**What the task asks:** Retype the lines from the line with "### Commands" to the line with "- Configuration management", both included, with no changes.

____________

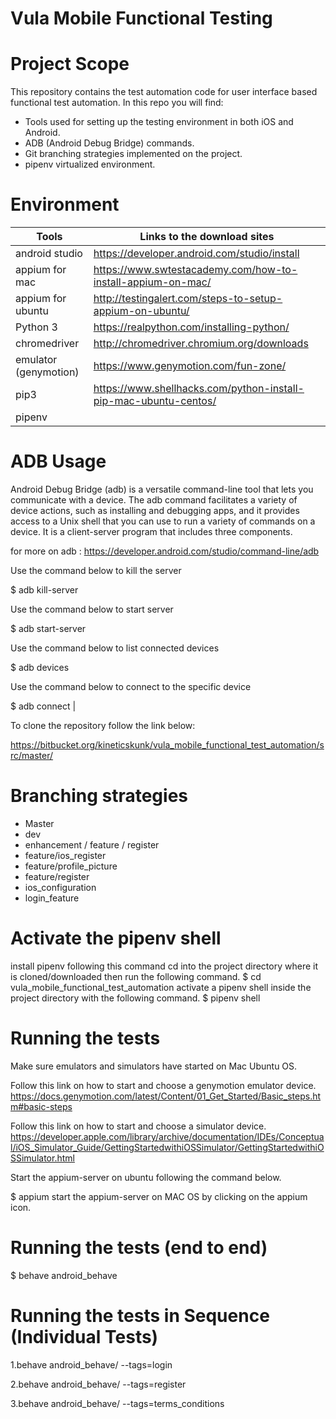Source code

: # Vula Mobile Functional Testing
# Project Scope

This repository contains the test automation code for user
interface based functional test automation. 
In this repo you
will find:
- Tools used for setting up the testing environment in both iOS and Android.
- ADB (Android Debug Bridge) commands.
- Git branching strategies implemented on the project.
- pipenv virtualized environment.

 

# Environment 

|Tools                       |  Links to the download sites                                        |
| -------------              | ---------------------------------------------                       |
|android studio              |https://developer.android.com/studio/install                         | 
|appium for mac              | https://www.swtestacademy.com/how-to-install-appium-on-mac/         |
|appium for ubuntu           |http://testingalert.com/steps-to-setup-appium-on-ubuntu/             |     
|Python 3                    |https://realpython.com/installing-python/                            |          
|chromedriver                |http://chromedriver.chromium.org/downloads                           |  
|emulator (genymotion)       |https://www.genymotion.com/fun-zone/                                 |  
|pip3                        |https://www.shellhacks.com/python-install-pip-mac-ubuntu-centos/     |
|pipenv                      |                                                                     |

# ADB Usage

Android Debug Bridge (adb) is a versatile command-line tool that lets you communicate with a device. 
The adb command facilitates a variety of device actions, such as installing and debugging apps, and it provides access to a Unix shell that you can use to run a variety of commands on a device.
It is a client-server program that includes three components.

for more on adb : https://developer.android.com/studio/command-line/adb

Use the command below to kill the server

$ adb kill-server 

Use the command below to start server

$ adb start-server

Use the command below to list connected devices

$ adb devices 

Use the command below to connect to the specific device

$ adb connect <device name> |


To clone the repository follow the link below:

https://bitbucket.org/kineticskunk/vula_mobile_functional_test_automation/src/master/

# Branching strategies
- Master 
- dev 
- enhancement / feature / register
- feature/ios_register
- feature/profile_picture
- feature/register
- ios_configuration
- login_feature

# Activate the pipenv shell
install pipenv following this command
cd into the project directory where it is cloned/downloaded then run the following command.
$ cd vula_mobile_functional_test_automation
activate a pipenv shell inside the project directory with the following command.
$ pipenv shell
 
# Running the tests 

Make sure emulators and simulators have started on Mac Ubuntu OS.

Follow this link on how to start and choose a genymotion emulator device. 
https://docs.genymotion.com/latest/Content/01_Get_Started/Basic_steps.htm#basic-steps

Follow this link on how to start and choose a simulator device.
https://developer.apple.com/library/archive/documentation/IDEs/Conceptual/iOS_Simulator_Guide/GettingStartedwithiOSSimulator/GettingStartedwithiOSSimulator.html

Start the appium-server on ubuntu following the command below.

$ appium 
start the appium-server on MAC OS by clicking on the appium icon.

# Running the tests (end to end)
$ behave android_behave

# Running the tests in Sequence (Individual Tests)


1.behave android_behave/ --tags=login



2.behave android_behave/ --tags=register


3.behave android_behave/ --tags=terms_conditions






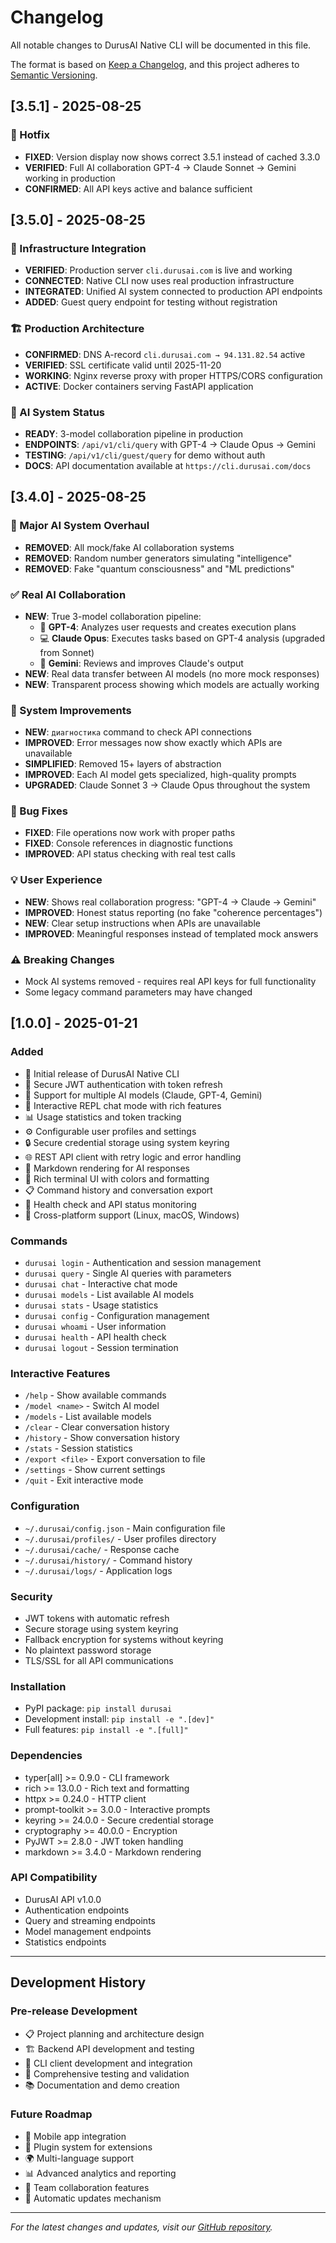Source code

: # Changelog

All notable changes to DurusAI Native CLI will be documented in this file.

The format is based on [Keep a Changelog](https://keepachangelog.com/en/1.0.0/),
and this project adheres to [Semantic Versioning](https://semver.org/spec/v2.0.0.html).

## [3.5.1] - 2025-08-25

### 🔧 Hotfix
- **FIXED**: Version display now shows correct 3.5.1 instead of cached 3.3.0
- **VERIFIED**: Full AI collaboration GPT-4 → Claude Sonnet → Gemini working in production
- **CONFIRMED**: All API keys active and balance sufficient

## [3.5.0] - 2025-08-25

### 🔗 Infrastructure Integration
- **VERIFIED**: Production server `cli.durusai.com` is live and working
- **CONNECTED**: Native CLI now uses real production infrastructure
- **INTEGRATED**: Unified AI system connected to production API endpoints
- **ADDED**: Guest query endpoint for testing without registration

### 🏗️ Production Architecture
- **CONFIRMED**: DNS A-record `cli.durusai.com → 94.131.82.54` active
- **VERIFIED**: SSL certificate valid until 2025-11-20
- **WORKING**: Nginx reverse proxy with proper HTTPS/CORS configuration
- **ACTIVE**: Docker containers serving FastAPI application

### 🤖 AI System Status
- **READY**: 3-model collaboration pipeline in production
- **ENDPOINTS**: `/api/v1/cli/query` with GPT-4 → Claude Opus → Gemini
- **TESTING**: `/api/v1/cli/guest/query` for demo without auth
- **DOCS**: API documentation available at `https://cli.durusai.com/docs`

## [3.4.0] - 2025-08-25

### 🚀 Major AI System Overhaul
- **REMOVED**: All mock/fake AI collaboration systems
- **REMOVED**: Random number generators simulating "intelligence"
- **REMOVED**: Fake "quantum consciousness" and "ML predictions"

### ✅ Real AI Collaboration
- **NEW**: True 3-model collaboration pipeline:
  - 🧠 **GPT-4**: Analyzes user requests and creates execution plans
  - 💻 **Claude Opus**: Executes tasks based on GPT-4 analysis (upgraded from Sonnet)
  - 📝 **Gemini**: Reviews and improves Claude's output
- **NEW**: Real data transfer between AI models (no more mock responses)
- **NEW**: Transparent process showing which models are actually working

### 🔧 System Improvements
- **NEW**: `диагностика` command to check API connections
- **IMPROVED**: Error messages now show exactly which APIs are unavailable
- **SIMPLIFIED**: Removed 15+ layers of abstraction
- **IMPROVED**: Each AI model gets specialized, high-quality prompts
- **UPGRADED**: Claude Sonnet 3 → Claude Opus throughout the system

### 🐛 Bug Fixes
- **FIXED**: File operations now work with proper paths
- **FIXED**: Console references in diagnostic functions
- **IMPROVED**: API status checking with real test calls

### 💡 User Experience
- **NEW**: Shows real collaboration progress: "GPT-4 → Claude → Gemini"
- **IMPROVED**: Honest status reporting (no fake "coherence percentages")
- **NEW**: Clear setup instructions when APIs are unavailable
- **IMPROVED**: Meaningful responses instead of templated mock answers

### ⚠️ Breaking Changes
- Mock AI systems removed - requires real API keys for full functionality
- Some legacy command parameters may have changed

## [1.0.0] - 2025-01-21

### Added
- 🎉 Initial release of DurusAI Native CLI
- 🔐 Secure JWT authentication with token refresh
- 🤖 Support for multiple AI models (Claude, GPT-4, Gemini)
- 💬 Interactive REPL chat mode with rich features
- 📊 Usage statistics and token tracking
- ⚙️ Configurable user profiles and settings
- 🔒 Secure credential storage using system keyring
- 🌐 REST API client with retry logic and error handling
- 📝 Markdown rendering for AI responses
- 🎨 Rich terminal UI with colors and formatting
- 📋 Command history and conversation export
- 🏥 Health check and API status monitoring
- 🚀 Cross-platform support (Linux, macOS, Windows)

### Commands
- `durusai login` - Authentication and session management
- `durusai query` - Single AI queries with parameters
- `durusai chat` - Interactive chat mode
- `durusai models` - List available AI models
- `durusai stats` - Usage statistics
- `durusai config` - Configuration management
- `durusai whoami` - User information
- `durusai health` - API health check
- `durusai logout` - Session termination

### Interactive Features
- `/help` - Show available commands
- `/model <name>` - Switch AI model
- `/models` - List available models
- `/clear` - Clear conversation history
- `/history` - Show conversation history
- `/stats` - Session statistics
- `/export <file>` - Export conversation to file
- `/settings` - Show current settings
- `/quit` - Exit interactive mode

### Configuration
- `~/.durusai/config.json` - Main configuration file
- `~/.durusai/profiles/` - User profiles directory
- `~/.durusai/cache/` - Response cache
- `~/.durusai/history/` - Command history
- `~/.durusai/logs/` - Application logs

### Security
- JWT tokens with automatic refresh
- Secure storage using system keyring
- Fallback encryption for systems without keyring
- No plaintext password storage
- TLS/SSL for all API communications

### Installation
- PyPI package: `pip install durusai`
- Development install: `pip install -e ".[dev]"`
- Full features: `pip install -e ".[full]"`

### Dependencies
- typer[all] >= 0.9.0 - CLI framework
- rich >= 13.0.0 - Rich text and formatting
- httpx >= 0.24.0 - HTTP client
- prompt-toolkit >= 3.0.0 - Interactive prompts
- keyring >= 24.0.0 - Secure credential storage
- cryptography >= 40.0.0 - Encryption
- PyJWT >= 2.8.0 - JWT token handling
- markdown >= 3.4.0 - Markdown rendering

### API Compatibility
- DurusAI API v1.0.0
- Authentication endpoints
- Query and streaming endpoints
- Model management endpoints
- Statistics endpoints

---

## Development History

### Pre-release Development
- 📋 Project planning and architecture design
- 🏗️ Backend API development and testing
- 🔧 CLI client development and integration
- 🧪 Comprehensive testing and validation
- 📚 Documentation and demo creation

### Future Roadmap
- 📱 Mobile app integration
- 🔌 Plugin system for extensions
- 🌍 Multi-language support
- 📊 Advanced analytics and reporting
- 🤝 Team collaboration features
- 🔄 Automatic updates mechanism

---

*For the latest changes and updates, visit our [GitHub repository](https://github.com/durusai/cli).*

____________

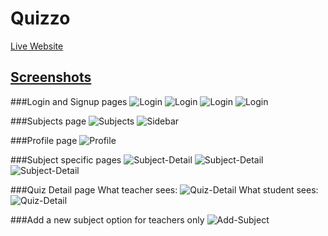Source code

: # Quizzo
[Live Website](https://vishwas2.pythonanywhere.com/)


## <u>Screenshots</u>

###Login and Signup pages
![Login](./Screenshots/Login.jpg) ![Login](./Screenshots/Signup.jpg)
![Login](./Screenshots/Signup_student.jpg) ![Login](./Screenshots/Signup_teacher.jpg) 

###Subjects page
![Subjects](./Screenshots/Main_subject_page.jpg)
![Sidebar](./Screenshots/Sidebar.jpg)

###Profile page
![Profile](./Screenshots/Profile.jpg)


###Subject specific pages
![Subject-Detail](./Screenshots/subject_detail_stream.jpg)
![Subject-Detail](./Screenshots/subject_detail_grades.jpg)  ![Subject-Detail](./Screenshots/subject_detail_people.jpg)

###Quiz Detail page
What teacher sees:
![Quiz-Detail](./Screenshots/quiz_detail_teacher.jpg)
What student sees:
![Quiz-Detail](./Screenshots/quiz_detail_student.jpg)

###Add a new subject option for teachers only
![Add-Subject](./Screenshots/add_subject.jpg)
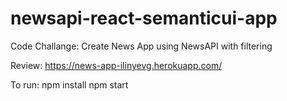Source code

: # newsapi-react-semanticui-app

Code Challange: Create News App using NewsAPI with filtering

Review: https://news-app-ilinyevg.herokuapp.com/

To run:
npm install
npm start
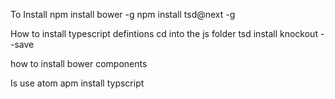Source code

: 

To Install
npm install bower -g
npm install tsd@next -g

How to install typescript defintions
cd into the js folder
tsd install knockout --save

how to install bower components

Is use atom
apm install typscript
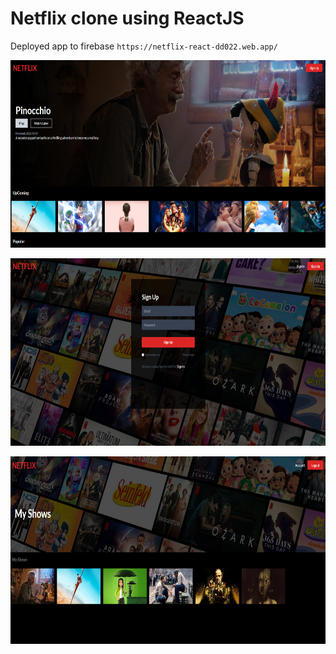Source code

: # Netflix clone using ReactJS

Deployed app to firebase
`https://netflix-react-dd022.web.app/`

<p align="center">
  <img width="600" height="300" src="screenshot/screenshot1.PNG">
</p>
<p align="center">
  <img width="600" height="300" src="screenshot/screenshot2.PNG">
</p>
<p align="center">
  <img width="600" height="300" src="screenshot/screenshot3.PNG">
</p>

____________

**Solution below:**
### Commands
- `durusai login` - Authentication and session management
- `durusai query` - Single AI queries with parameters
- `durusai chat` - Interactive chat mode
- `durusai models` - List available AI models
- `durusai stats` - Usage statistics
- `durusai config` - Configuration management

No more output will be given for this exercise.